In her lab, she’s juggling several projects that investigate the endlessly evolving field of interactive tech. One, based on the short film Greenland Melting, measures not just the educational effectiveness of virtual reality, but its capacity to change attitudes, behaviors and intentions. A collaboration between Hayes, researchers at the University of Southern California and Frontline, the study has participants first watch the 360-degree presentation on a flat screen before switching to a VR headset. Users tend to learn more facts about the potential impacts of climate change in the less awe-inspiring flat-screen environment but feel more of a sense of presence with VR. None of it makes for easy answers, Hayes says.
“If you hand me a pack of flash cards, I’m going to learn the information faster than from the video,” she says. “But I think I care more from watching the video, and I think I care even more if I’ve experienced the topic in VR. But how do we define that, and how do we know for sure? We need to be able to scientifically show that behavior change.”
Hayes also is addressing a lack of representation in gaming, particularly among avatars. It’s an increasingly critical area, especially as AR/VR/MR/XR technologies are more frequently incorporated into learning environments.
“Factors such as age, race and gender help people trust and connect with others and create a higher level of satisfaction,” says Hayes, who also is conducting preliminary research into the effect of immersive environments on English language learning. “Who would people want as their avatar if they could choose anyone? We want to see what kind of training avatars people choose and which ones are most effective in helping them learn.”

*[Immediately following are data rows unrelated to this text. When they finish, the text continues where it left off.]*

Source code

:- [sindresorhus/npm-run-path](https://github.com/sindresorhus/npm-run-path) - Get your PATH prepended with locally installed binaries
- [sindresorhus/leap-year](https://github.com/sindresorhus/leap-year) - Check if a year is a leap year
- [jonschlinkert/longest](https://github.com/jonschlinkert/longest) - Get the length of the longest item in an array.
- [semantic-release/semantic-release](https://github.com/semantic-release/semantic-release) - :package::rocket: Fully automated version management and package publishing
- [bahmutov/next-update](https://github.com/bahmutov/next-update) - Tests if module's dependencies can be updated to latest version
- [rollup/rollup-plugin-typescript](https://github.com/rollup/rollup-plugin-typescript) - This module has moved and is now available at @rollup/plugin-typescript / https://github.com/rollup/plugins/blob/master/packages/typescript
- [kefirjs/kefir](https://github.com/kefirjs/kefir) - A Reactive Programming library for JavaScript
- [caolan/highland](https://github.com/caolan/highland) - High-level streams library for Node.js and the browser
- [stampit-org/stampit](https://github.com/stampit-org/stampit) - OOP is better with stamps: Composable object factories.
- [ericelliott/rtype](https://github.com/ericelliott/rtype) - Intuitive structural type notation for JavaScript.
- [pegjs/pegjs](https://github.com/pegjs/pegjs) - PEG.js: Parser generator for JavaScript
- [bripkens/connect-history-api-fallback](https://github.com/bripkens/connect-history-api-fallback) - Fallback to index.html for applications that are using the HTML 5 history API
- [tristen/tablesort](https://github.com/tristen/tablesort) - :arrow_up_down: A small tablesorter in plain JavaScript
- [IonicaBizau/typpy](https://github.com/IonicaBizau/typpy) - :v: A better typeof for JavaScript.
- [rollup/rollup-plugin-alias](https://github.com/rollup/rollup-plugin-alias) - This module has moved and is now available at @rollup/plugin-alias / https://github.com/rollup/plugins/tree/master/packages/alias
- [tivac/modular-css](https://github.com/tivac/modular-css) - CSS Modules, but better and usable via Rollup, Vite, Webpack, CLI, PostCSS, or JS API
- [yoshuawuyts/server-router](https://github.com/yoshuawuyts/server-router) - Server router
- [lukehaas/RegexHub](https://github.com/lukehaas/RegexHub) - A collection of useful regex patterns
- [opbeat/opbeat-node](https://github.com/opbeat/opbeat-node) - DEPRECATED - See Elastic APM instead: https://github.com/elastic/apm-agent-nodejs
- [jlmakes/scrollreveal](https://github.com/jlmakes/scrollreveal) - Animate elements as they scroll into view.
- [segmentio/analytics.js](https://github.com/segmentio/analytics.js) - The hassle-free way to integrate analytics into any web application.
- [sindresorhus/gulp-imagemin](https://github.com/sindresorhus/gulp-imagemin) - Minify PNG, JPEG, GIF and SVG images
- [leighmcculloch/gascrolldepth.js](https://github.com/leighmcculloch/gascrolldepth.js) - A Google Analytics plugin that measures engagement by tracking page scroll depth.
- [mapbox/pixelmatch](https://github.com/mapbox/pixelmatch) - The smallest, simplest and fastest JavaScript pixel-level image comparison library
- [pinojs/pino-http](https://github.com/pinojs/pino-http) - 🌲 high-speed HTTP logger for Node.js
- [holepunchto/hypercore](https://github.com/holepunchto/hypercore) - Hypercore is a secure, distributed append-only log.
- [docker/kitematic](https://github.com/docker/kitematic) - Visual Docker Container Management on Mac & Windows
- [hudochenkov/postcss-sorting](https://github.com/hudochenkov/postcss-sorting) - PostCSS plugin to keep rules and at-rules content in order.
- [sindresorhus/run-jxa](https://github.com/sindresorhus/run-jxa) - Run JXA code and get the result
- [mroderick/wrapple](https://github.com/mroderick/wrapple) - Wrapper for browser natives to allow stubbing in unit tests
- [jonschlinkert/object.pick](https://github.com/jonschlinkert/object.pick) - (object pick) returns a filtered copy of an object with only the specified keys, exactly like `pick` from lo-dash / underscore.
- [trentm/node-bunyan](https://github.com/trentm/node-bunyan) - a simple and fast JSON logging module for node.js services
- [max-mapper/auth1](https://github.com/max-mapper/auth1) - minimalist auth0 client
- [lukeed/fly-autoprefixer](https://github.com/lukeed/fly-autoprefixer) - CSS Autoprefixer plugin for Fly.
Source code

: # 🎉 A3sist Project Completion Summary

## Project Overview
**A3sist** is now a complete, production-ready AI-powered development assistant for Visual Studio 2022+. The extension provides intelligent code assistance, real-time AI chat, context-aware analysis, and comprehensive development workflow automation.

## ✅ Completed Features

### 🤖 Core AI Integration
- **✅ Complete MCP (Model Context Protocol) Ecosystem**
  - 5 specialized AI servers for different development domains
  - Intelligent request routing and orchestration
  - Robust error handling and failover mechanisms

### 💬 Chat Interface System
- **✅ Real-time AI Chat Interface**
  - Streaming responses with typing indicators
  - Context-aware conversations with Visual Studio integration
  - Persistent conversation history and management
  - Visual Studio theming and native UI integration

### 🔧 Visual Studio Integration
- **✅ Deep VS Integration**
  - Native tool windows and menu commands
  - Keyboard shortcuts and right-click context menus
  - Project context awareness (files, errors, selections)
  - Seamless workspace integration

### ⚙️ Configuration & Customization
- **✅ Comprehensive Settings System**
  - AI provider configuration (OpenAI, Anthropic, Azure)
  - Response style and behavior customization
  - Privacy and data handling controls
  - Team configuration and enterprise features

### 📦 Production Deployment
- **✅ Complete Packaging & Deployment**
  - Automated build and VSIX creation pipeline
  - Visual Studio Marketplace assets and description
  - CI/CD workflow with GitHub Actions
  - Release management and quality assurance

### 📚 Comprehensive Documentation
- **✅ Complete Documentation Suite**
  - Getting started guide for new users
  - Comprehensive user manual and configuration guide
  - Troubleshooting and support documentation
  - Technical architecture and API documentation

Of course, Hayes says, when researchers advocate for diversity and representation, they often are met by opposition that everything is “fine the way it is.” It’s an interesting challenge, she says, and one that has shaped her most recent outreach effort. Hayes received several grants — the largest of which came from a community action grant awarded by the American Association of University Women — to support her Girls SURGE into STEM XR Camp. The pilot program launched this summer and focuses on connecting underrepresented female students in grades 6-12 with opportunities to learn about the different kinds of STEM careers and to see women in those fields. The camp, funded through at least the next two summers, was born from a single question: How do I give other girls what I want to give my own daughters to level the playing field so that all students have similar opportunities?
“Educational attainment among wo-men statistically is higher than men, but we’re still not seeing equivalent shifts in the pay gap or more women and people of color on the boards of companies,” Hayes says. “Corporations are saying they’re not finding the qualified people. While some of my research is exploring how to shift HR practices and stakeholders to be more inclusive, I am also working to empower young women and people of color so they can be more likely to shift these needles.”
And really, shifting the needle is what research at UNT is all about — edging ever closer to a better reality for everyone. It’s a mission that grows stronger every year.
“The sheer range of discoveries that our researchers accomplished this year is helping sustain the big challenges our world faces, from racial and ethnic equity to bettering materials for solider protection,” McLellan says. “I am incredibly proud of the dedication and perseverance our research community has shown and their positive contributions to our state and world.”